How Bayes’ theorem was used in law to prove innocence

A very interesting case happened in 1995, Regina v Adams, where the defense used Bayes’ theorem to prove his client’s innocence.

Thomas Bayes (1701–1761)

Brief of the case: A woman named Regina was raped in London on April 1 1991, as it was during early morning hours and his attacker grabbed her from behind she wasn’t able to see him. London police immediately took vaginal swab and try to match any possible DNA fingerprints from their database, they found match with a guy named Adam.

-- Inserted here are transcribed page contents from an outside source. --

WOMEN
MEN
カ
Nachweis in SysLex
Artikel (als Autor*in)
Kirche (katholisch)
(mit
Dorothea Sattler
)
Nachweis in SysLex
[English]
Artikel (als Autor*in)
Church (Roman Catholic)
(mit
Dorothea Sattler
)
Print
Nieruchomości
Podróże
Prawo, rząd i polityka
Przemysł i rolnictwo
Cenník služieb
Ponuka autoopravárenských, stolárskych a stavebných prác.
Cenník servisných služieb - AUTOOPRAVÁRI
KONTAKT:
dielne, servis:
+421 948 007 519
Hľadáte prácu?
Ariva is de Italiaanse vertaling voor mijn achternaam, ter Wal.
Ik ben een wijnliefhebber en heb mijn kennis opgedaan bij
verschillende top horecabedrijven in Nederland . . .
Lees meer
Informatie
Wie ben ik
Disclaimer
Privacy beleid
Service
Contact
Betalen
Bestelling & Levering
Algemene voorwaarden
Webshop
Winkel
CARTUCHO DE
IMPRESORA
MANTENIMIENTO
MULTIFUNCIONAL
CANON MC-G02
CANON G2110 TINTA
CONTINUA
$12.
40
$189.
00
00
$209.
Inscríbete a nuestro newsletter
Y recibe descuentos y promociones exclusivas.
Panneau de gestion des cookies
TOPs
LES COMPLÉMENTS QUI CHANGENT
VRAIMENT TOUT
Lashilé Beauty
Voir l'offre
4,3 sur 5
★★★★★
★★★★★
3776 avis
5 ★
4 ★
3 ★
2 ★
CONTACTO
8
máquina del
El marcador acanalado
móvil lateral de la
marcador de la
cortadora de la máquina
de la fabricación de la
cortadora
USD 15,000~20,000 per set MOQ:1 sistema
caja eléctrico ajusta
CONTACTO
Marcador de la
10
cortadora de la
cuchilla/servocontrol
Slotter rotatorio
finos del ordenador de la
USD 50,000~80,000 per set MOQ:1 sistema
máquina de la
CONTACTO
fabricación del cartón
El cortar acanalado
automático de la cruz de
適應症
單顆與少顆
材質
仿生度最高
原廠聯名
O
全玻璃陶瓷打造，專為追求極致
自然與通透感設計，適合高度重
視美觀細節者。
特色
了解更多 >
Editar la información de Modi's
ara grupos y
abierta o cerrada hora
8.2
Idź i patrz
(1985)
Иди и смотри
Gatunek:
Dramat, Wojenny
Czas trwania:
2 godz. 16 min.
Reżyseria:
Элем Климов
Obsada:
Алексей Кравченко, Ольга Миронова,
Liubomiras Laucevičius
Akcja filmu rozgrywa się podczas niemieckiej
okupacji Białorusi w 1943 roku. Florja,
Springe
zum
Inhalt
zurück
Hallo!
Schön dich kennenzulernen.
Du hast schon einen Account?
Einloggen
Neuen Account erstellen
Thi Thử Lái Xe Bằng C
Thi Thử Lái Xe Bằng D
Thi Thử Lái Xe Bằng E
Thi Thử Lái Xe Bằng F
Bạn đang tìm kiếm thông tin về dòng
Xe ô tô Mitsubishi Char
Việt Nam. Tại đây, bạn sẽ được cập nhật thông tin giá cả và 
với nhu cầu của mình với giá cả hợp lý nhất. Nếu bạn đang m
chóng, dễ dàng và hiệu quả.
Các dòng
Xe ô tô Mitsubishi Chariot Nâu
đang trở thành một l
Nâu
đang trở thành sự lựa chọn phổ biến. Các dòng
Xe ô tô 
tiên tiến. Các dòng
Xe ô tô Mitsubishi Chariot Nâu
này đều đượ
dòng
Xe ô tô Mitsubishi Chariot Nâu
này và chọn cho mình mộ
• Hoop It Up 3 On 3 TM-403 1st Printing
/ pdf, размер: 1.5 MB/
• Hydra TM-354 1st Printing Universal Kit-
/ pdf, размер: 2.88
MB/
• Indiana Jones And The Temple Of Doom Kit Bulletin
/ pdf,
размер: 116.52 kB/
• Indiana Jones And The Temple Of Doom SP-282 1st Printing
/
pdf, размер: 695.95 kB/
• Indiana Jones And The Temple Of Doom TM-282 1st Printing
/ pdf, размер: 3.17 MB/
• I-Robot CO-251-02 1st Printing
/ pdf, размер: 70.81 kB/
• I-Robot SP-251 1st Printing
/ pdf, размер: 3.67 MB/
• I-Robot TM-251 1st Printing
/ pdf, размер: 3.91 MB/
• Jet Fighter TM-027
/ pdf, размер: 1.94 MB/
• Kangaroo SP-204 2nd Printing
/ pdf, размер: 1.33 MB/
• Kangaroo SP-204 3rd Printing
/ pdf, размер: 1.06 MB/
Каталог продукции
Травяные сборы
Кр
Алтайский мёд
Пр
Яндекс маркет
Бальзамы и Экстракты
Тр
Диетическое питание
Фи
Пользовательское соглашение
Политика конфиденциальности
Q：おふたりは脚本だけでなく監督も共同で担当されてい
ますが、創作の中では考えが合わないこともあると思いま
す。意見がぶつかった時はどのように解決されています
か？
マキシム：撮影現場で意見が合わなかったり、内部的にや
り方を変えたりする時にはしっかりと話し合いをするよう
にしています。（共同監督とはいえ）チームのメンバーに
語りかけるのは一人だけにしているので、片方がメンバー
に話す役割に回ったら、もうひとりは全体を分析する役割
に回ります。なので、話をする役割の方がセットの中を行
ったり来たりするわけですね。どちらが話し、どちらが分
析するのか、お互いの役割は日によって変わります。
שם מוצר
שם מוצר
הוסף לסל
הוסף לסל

On one side we have the prosecutor who had a highly incriminating DNA evidence, and on the other side, the defense, who decided to counter this came with a two pronged attack to prove his client is not guilty

Two pronged attack by the defense

On two fronts the defense aimed to dismantle prosecutor’s claims

a) assessing the DNA match probability: The DNA match was translated into probabilistic language as the chances the semen from vaginal swab belonged to Adam is 1 in 200 million (highly probable!). This probability was attacked by the defense, criticizing the approach on the way it was constructed and said the probability was much closer to 1 in 2 million or even lower 1 in 200,000.

b) bringing other facts into the case which favored the accused: Regina identified the man to be around 20 yrs old, while Adams was 37 at the time. Adams had an alibi, he was with his girlfriend which was also corroborated. When Adam was placed in a police lineup, Regina couldn’t identify him and also during court proceedings, she wasn’t 100% sure if Adam was the rapist.

Focus areas for prosecution and defense

This two pronged attack brought the case to an interesting standpoint: all of the evidence except DNA supported Adam’s innocence. The defense pushed the attack further by introducing Bayes theorem here, by arguing that as the jury is confused on the verdict, they can translate the evidence into probability estimates and then use Bayes theorem to finally combine and make the decision

The Bayesian approach

Formula for Bayes Theorem

The defense had an interesting problem at hand. How do you convert evidence into a probability estimate? The defense employed Peter Donnelly (who later became head of statistical science at University of Oxford) to solve this problem.

Prof Donnelly came up with a questionnaire to solve this dilemma. He mainly concentrated on three questions to get his estimates of prior odds.

  1. What is the chance, assuming nothing else about the case, that the rapist came from the local area? Donnelly here wanted to assign a probability to, in absence of any evidence, Adam being a local man. He created a 15-km radius and based on council data there were close to 150,000 men between age of 18 to 60 at that time, then he assigned a 0.75 chance that attacker is a local man. Based on this, chances of Adam being an attacker is 1 in 150,000/0.75 = 200,000.
  2. What is the chance that the victim would fail to identify Adams? Now this is an interesting question which Donnelly posed to jurors. Donnelly wanted to get an estimate of a ratio, ratio of a) if Adam was guilty, what % chance is that he would not match victim’s description b) if Adam was innocent, what % chance is that he would not match victim’s description. This ratio was used to convert the evidence that victim wasn’t able to identify Adam into a probability estimate. Donnelly got the ratio to be around 1:9
  3. What is the chance of the alibi evidence? Donnelly estimated a ratio of 1:2 for this

Leaving out the DNA evidence, the probability Adam was guilty was 1 in 3.6 million

Weighing this against the DNA evidence (1 in 200 million), the final probability estimate comes out to be 1:200,000,000/(1:3,600,000) = 1:55. The odds in favor Adam’s innocence increased drastically. Taking all the evidence into account, Donnelly claimed that it is 55 times more likely Adam is guilty than innocent (highly in favor of Adam)

In an nutshell, non-probabilistic evidence was converted into a probability estimate and bayes theorem was used to combine all the evidence and resultant odds came in favor of defendant’s innocence. In a sense, Donnelly used a simple probabilistic model to arrive at decision rather than relying on jury’s judgment (which would mostly be against the defendant considering the DNA evidence). In the end what defense was to create a reasonable doubt in jury’s minds to have the verdict as not guilty.